The freight train moves on a flat section of the road at a speed of 60 km / h, while the electric locomotive

The freight train moves on a flat section of the road at a speed of 60 km / h, while the electric locomotive develops a net power of 100 kW. At what speed (in km / h) it is necessary to climb the section with a slope of 1 m by 200 m of the path so that the developed power is equal to 120 kW? The drag force is 0.01 times the gravity of the train.

V1 = 60 km / h = 16.6 m / s.
N1 = 100 kW = 100000 W.
h = 1 m.
L = 200 m.
Fcopr = 0.01 * m * g.
N2 = 120 kW = 120,000 W.
V2 -?
With uniform movement, the power is determined by the formula: N = Ft * V, where Ft is the traction force of the train, V is the speed of its movement.
Since the train moves uniformly, the traction force Fт1 is equal to the resistance force Fcop: Ft1 = Fcop.
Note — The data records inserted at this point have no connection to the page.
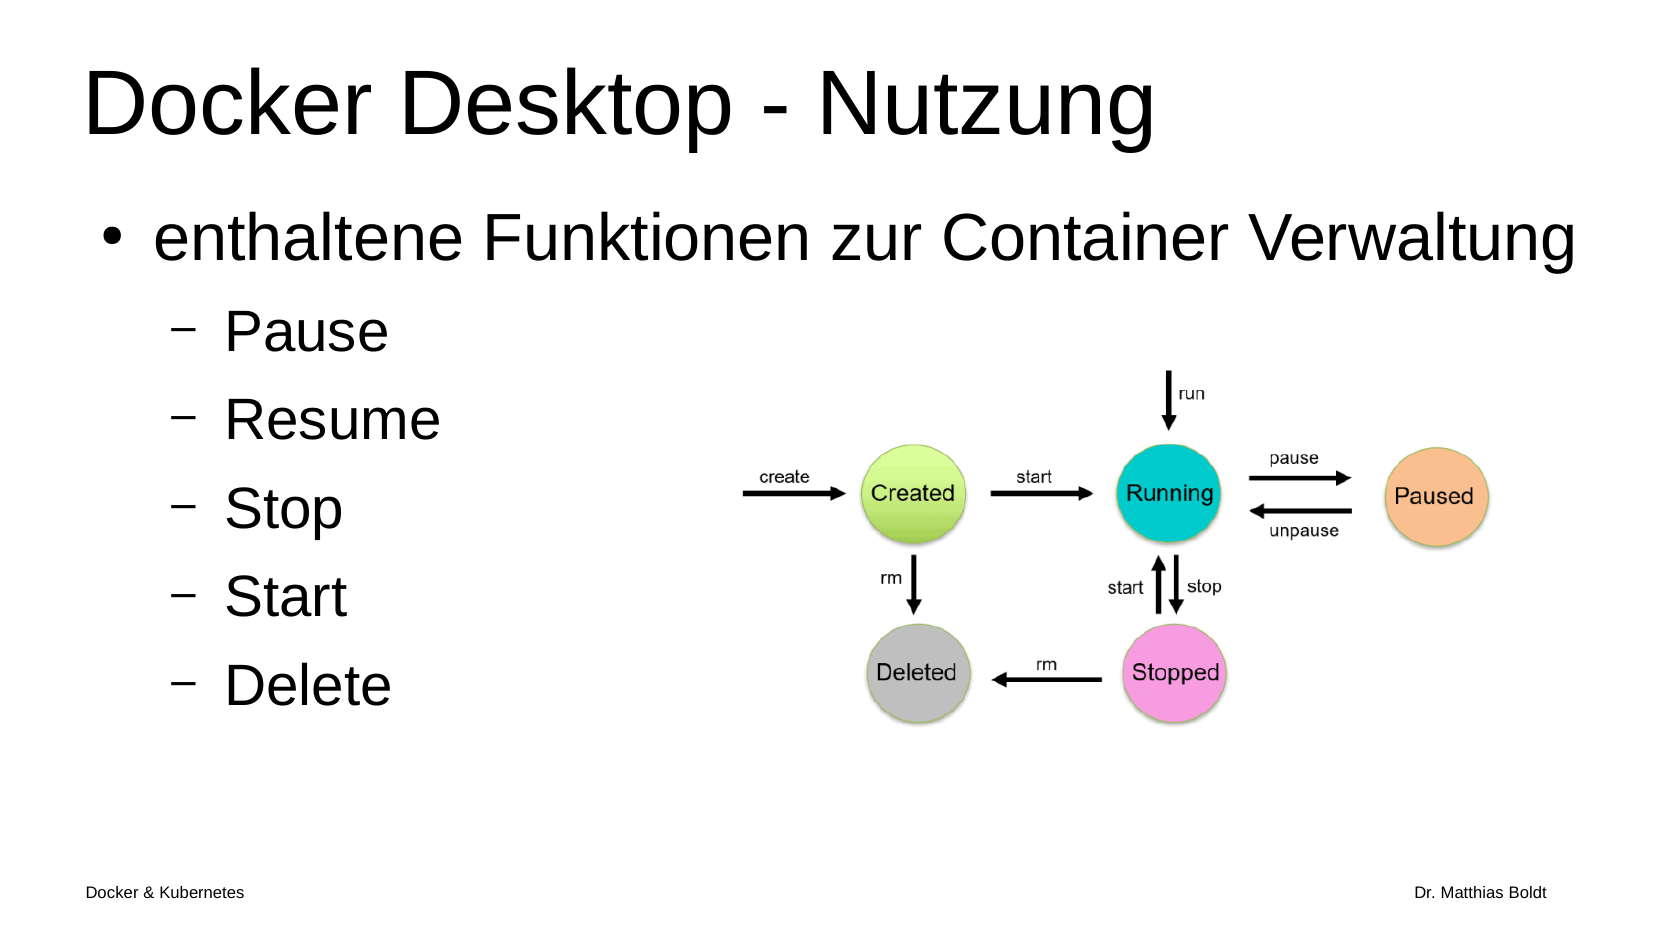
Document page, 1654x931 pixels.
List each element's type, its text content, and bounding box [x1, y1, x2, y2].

list enthaltene Funktionen zur Container Verwaltung Pause Resume Stop Start Delete [82, 199, 1630, 845]
title Docker Desktop - Nutzung [82, 0, 1619, 199]
text_box Docker & Kubernetes Dr. Matthias Boldt [70, 875, 1563, 910]
picture [732, 326, 1536, 756]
The resistance force is determined by the formula: Fcopr = 0.01 * m * g.
N1 = 0.01 * m * g * V1.
m * g = N1 / 0.01 * V1.
When lifting, the traction force is equal to Fт2 = Fсopr + m * g * sinα, where ∠α is the angle of inclination of the road section.
sinα = h / L.
Ft2 = 0.01 * m * g + m * g * h / L.
N2 = (0.01 * m * g + m * g * h / L) * V2.
V2 = N2 / (0.01 * m * g + m * g * h / L).
V2 = N2 / (N1 / V1 + N1 * h / V1 * 0.01 * L).
V2 = 120,000 W / (100,000 W / 16.6 m / s + 100,000 W * 1 m / 16.6 m / s * 0.01 * 200 m) = 13.2 m / s.
Answer: the train must move at a speed V2 = 13.2 m / s.